Work to complete: Repeat each entry as written and leave the images out of the copy.

Listed entries:
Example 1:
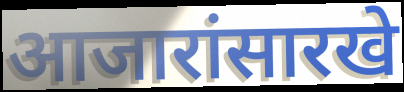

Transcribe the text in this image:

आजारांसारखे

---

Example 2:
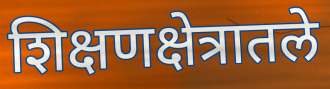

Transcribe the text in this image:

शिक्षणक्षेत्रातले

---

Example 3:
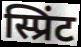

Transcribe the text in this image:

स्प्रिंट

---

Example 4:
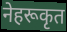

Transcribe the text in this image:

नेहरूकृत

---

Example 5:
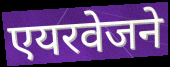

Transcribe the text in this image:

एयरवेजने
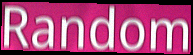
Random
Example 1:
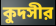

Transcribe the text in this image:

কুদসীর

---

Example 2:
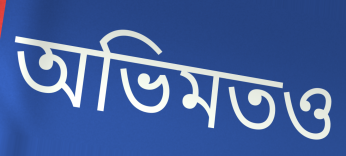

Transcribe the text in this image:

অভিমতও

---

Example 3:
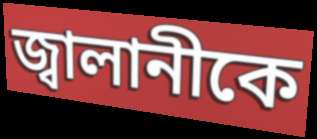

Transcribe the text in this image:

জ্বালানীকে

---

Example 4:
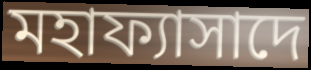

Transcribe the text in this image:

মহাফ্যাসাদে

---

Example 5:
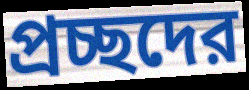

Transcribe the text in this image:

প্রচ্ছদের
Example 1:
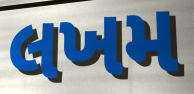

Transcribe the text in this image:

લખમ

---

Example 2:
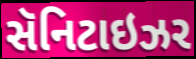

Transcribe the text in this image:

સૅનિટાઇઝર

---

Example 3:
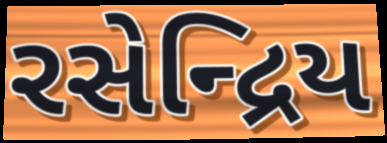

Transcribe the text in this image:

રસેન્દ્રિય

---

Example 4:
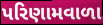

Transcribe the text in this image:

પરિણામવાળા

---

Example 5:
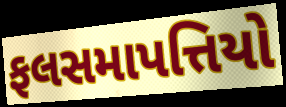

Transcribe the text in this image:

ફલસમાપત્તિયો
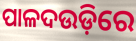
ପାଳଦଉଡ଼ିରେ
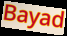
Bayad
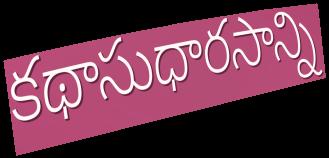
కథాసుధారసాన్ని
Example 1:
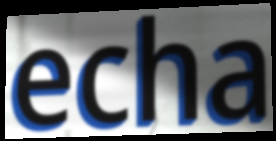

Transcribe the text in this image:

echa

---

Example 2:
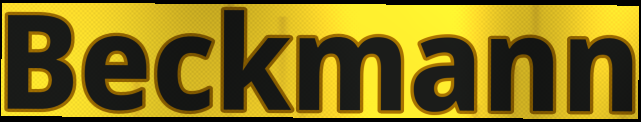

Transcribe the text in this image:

Completed task:
Example 1:

Transcribe the text in this image:

आजारांसारखे

---

Example 2:

Transcribe the text in this image:

शिक्षणक्षेत्रातले

---

Example 3:

Transcribe the text in this image:

स्प्रिंट

---

Example 4:

Transcribe the text in this image:

नेहरूकृत

---

Example 5:

Transcribe the text in this image:

एयरवेजने
Random
Example 1:

Transcribe the text in this image:

কুদসীর

---

Example 2:

Transcribe the text in this image:

অভিমতও

---

Example 3:

Transcribe the text in this image:

জ্বালানীকে

---

Example 4:

Transcribe the text in this image:

মহাফ্যাসাদে

---

Example 5:

Transcribe the text in this image:

প্রচ্ছদের
Example 1:

Transcribe the text in this image:

લખમ

---

Example 2:

Transcribe the text in this image:

સૅનિટાઇઝર

---

Example 3:

Transcribe the text in this image:

રસેન્દ્રિય

---

Example 4:

Transcribe the text in this image:

પરિણામવાળા

---

Example 5:

Transcribe the text in this image:

ફલસમાપત્તિયો
ପାଳଦଉଡ଼ିରେ
Bayad
కథాసుధారసాన్ని
Example 1:

Transcribe the text in this image:

echa

---

Example 2:

Transcribe the text in this image:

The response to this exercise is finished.